ASSIGNED TASK » These records are to be written out exactly as they read, minus the pictures.

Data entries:

---------------

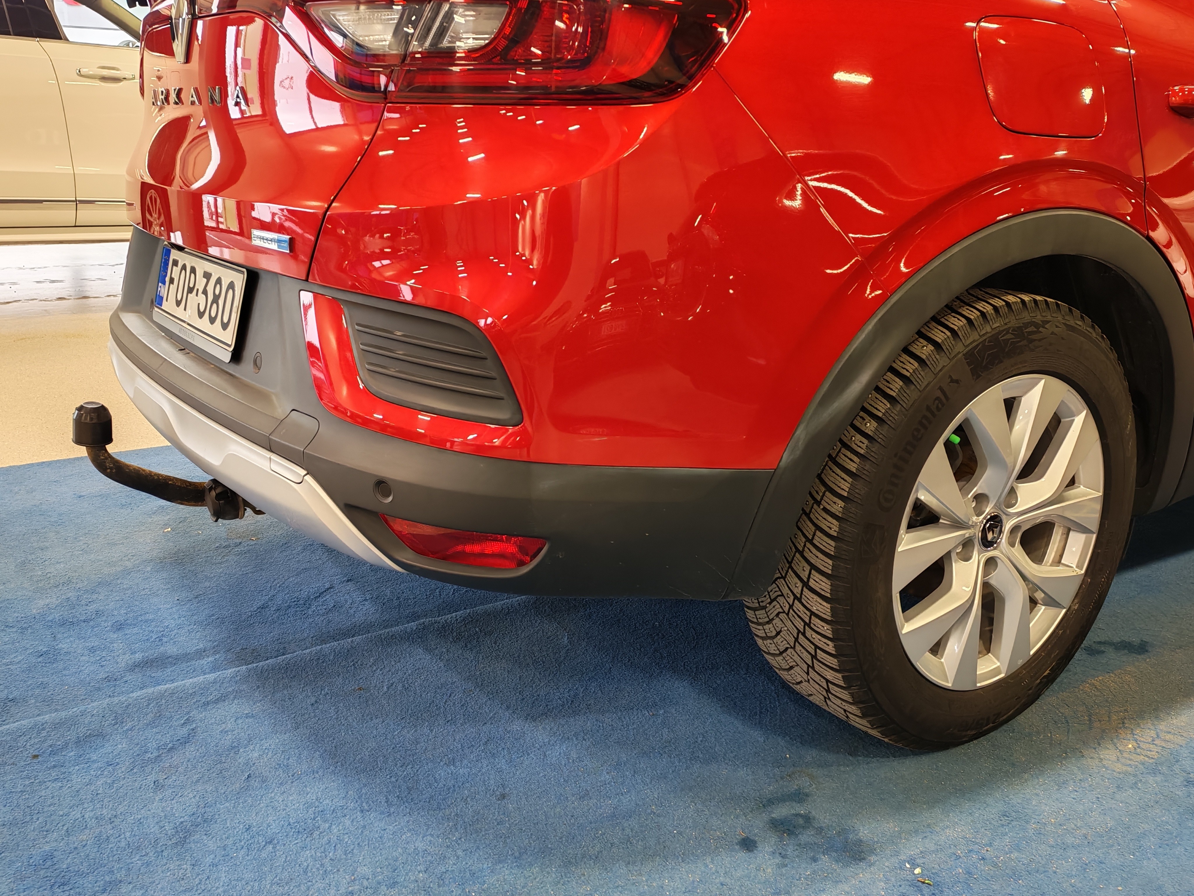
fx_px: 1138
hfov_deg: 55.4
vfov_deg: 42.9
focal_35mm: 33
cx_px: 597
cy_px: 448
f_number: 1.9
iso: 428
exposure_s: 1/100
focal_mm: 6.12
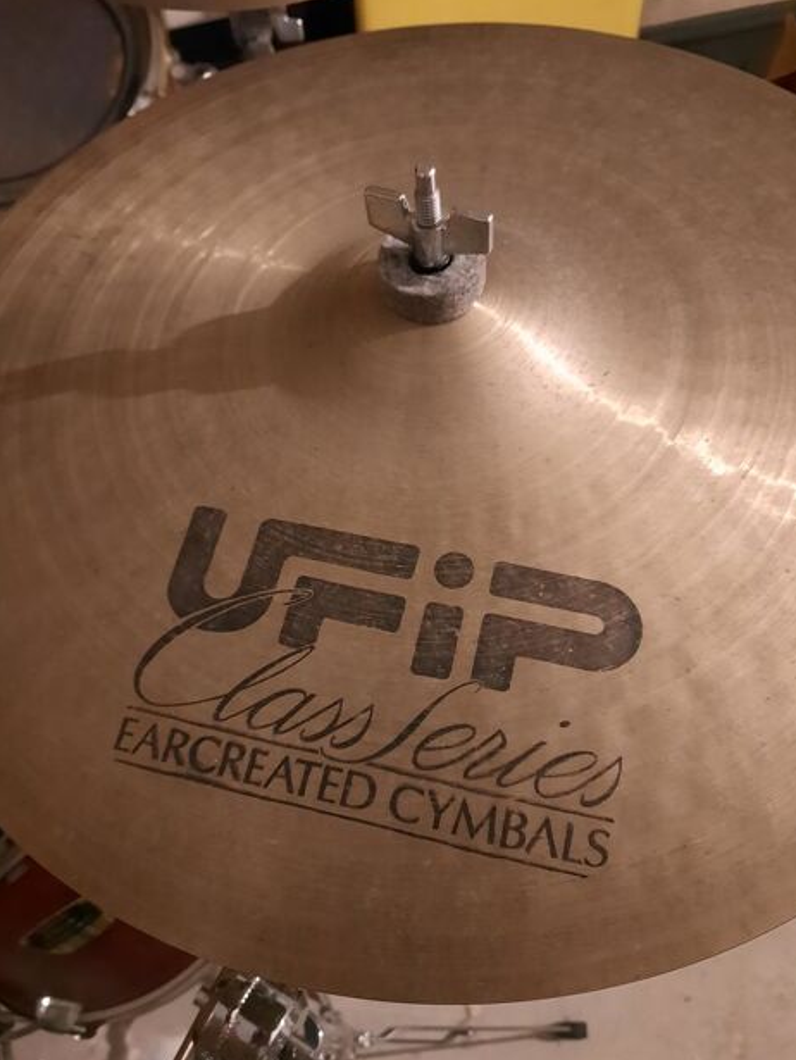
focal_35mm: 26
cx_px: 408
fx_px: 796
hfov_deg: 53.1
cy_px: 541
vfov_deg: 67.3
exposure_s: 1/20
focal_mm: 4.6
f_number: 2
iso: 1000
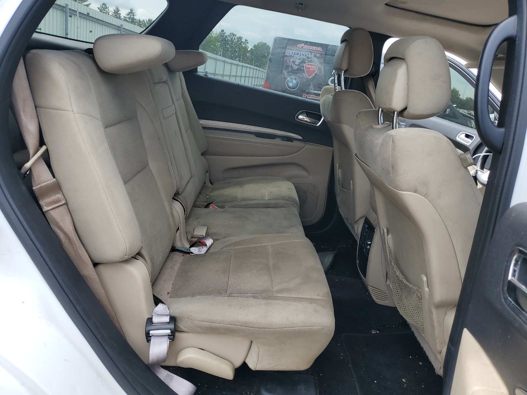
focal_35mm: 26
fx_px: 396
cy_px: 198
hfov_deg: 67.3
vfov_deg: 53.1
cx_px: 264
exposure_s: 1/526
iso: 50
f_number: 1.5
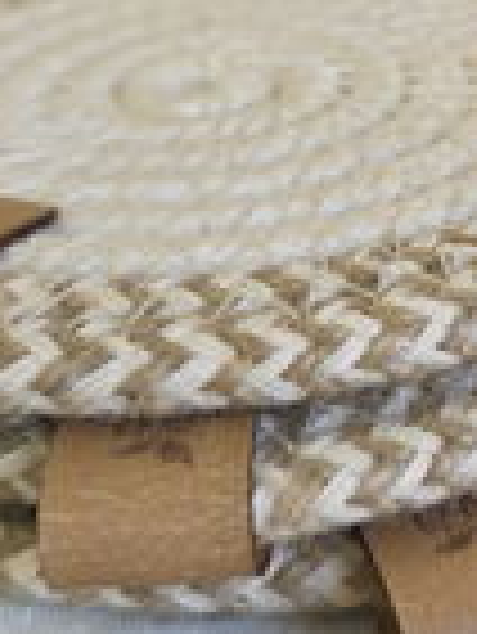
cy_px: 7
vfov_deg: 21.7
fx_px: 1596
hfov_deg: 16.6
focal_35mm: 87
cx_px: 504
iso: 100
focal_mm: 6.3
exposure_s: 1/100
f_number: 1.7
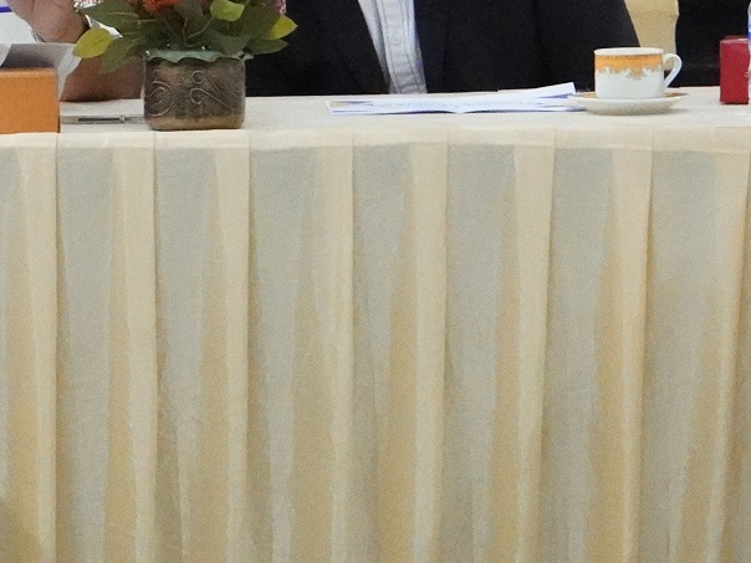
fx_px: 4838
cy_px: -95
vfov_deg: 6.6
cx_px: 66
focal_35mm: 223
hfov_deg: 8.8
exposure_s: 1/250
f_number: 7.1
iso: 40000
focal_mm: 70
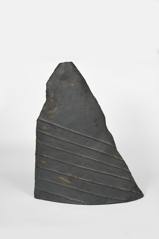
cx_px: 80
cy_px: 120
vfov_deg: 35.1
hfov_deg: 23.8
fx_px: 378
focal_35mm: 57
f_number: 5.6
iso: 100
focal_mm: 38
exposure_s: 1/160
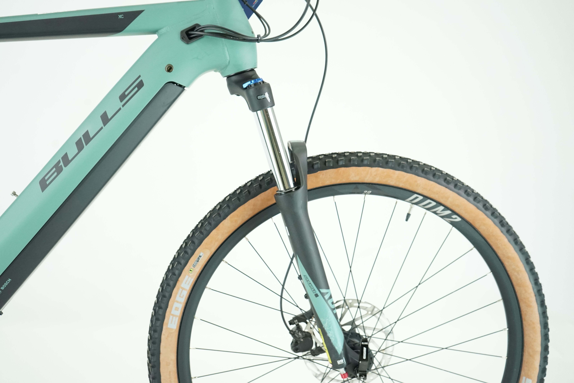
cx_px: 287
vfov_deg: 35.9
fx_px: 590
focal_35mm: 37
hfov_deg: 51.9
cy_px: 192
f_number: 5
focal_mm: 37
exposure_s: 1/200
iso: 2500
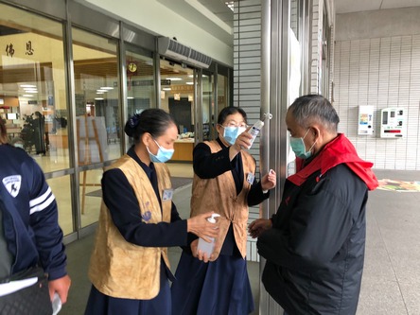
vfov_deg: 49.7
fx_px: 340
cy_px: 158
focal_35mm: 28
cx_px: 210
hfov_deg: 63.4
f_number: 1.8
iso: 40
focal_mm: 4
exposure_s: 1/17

---------------

TASK RESPONSE »
fx_px: 1138
hfov_deg: 55.4
vfov_deg: 42.9
focal_35mm: 33
cx_px: 597
cy_px: 448
f_number: 1.9
iso: 428
exposure_s: 1/100
focal_mm: 6.12
focal_35mm: 26
cx_px: 408
fx_px: 796
hfov_deg: 53.1
cy_px: 541
vfov_deg: 67.3
exposure_s: 1/20
focal_mm: 4.6
f_number: 2
iso: 1000
focal_35mm: 26
fx_px: 396
cy_px: 198
hfov_deg: 67.3
vfov_deg: 53.1
cx_px: 264
exposure_s: 1/526
iso: 50
f_number: 1.5
cy_px: 7
vfov_deg: 21.7
fx_px: 1596
hfov_deg: 16.6
focal_35mm: 87
cx_px: 504
iso: 100
focal_mm: 6.3
exposure_s: 1/100
f_number: 1.7
fx_px: 4838
cy_px: -95
vfov_deg: 6.6
cx_px: 66
focal_35mm: 223
hfov_deg: 8.8
exposure_s: 1/250
f_number: 7.1
iso: 40000
focal_mm: 70
cx_px: 80
cy_px: 120
vfov_deg: 35.1
hfov_deg: 23.8
fx_px: 378
focal_35mm: 57
f_number: 5.6
iso: 100
focal_mm: 38
exposure_s: 1/160
cx_px: 287
vfov_deg: 35.9
fx_px: 590
focal_35mm: 37
hfov_deg: 51.9
cy_px: 192
f_number: 5
focal_mm: 37
exposure_s: 1/200
iso: 2500
vfov_deg: 49.7
fx_px: 340
cy_px: 158
focal_35mm: 28
cx_px: 210
hfov_deg: 63.4
f_number: 1.8
iso: 40
focal_mm: 4
exposure_s: 1/17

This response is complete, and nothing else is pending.